To ease the transition to the new system, Mr. Casey called for boosting state special-education funding by 9 percent, to $380 million.
Shifting the Burden?
But some education groups said last week that the proposed changes would shift the financial burden to local districts.
“What we’re seeing is the Commonwealth walking away from its responsibility to share the costs of special education,” said Thomas Gentzel, a lobbyist for the Pennsylvania School Boards Association.
He noted that the proposed funding increase would be reduced by an $83-million shortfall already accumulated this year for special-education services.

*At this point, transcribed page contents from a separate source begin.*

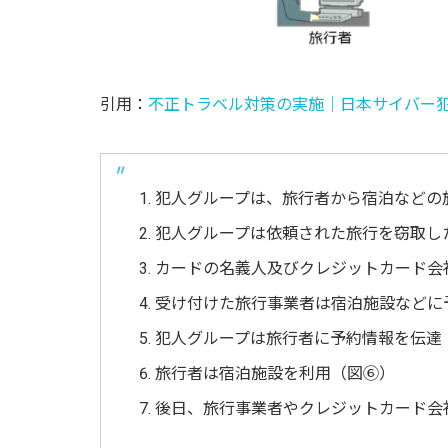
引用：
不正トラベル対策の実施│日本サイバー
犯人グループは、旅行者から宿泊などの
犯人グループは依頼された旅行を窃取し
カードの名義人及びクレジットカード会
受け付けた旅行事業者は宿泊施設などに
犯人グループは旅行者に予約情報を伝達
旅行者は宿泊施設を利用（図⑥）
後日、旅行事業者やクレジットカード会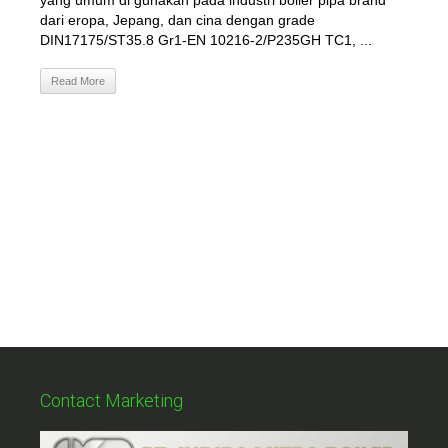
yang umum di gunakan pada industri boiler pipa brand
dari eropa, Jepang, dan cina dengan grade
DIN17175/ST35.8 Gr1-EN 10216-2/P235GH TC1, ...
Read More
Contact Marketing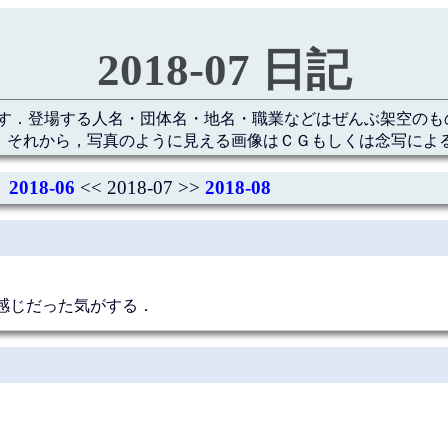
2018-07 日記
す．登場する人名・団体名・地名・職業などはぜんぶ架空のも
 それから，写真のように見える画像はＣＧもしくは念写によ
2018-06
<< 2018-07 >>
2018-08
感じだった気がする．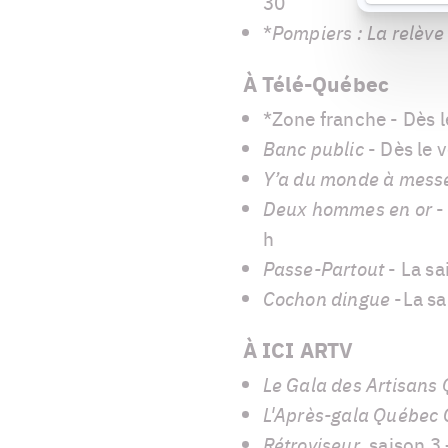
30
*
Pompiers : La relève
À Télé-Québec
*Zone franche - Dès l
Banc public
- Dès le v
Y’a du monde à mess
Deux hommes en or
-
h
Passe-Partout
- La sa
Cochon dingue
-La sa
À ICI ARTV
Le Gala des Artisan
L'Après-gala Québec
Rétroviseur
, saison 3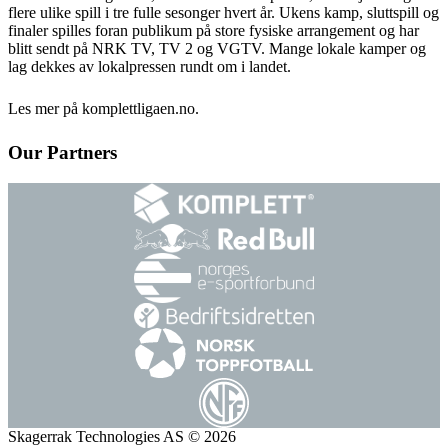
flere ulike spill i tre fulle sesonger hvert år. Ukens kamp, sluttspill og
finaler spilles foran publikum på store fysiske arrangement og har
blitt sendt på NRK TV, TV 2 og VGTV. Mange lokale kamper og
lag dekkes av lokalpressen rundt om i landet.
Les mer på komplettligaen.no
.
Our Partners
Skagerrak Technologies AS © 2026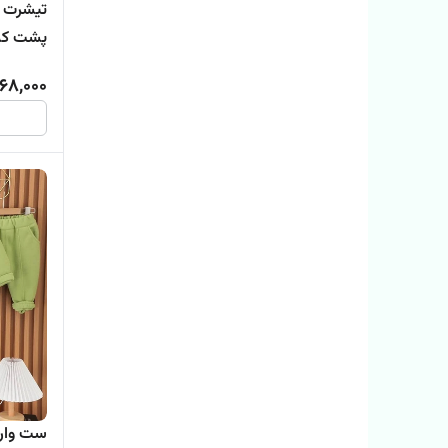
تیشرت ت
پشت کشبا
68,000
ست وارد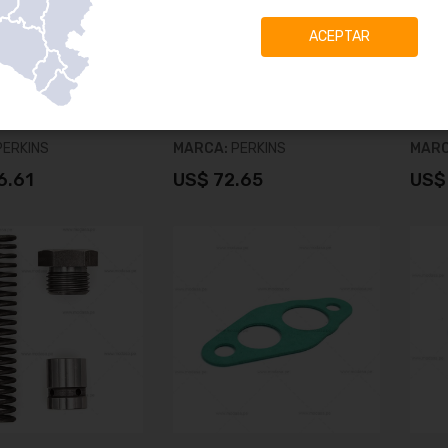
ACEPTAR
E ALIVIO DE ACEITE
CABEZAL DE FILTRO DE ACEITE
BOMB
71243
SKU:
3773A061
SKU:
PERKINS
MARCA:
PERKINS
MAR
6.61
US$ 72.65
US$
ñadir al carrito
Añadir al carrito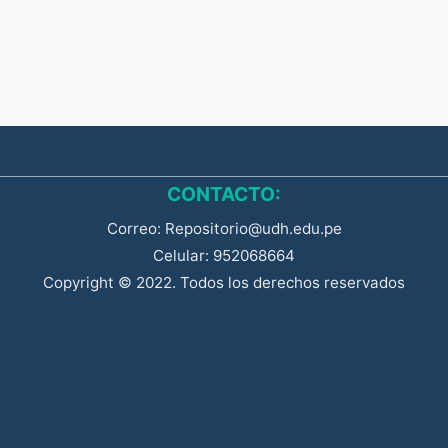
CONTACTO:
Correo: Repositorio@udh.edu.pe
Celular: 952068664
Copyright © 2022. Todos los derechos reservados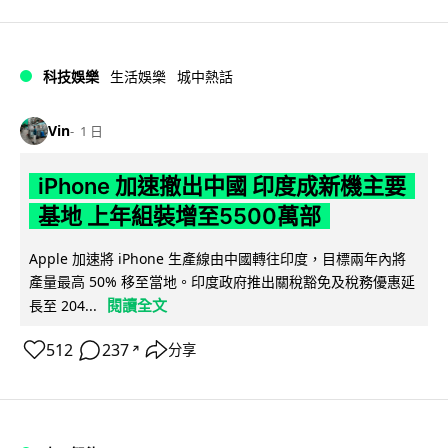
科技娛樂
生活娛樂
城中熱話
Vin
1 日
iPhone 加速撤出中國 印度成新機主要
基地 上年組裝增至5500萬部
Apple 加速將 iPhone 生產線由中國轉往印度，目標兩年內將
產量最高 50% 移至當地。印度政府推出關稅豁免及稅務優惠延
閱讀全文
長至 204...
512
237
分享
↗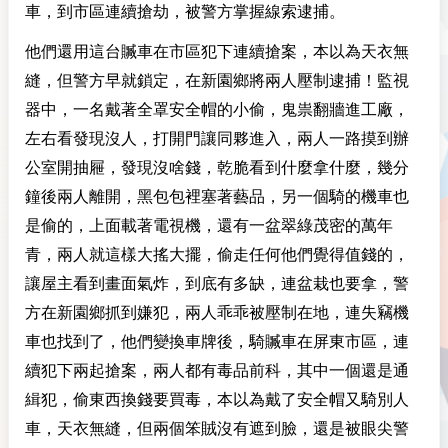
車，到市區連續搶劫，被警方掌握線索逮捕。
他們還用這台贓車在市區犯下連續搶案，本以為天衣無
縫，但警方早就鎖定，在新園鄉將兩人壓制逮捕！監視
器中，一名戴著全罩安全帽的小偷，鬼祟翻牆進工廠，
左右看發現沒人，打開門讓同夥進入，兩人一路摸到辦
公室開抽屜，發現沒啥錢，乾脆看到什麼拿什麼，幾分
鐘後兩人離開，黑包包裡塞著藝品，另一個騎的機車也
是偷的，上面載著電視機，還有一盆翠綠茂密的萬年
青，兩人就這樣大搖大擺，偷走任何他們覺得值錢的，
讓屋主看到畫面氣炸，到底有多缺，連盆栽也要拿，警
方在新園鄉抓到嫌犯，兩人乖乖被壓制在地，連失竊機
車也找到了，他們變換車牌後，騎贓車在屏東市區，連
續犯下兩起搶案，兩人都有毒品前科，其中一個還是通
緝犯，偷東西換錢要買毒，本以為戴了安全帽又騎別人
車，天衣無縫，但兩個笨賊沒有遮到臉，還是被眼尖警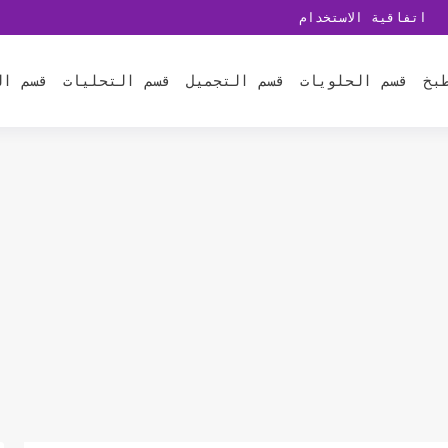
اتفاقية الاستخدام
بخ
قسم الحلويات
قسم التجميل
قسم التحليات
قسم ال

In addition, he said, it comes at a time when state officials are considering new rules that could further increase special-education costs, at least in the short term. (See Education Week, Jan. 31, 1990.)
Aides to the Governor responded that the budget also includes a $5-million allocation to support one of the most costly items in the proposed special-education rules--creation of “instructional-support teams’’ to work with every student who has trouble learning.
Mr. Casey’s cost-control plan was part of a $12.3-billion budget containing modest increases for education. His proposal to increase basic education spending by about 4 percent--or $180 million--represents the smallest such increase in several years, according to education lobbyists.
The Governor also called for raising the minimum starting salary for teachers from $18,500 to $21,000. He offered state funds to help districts pay for the increase.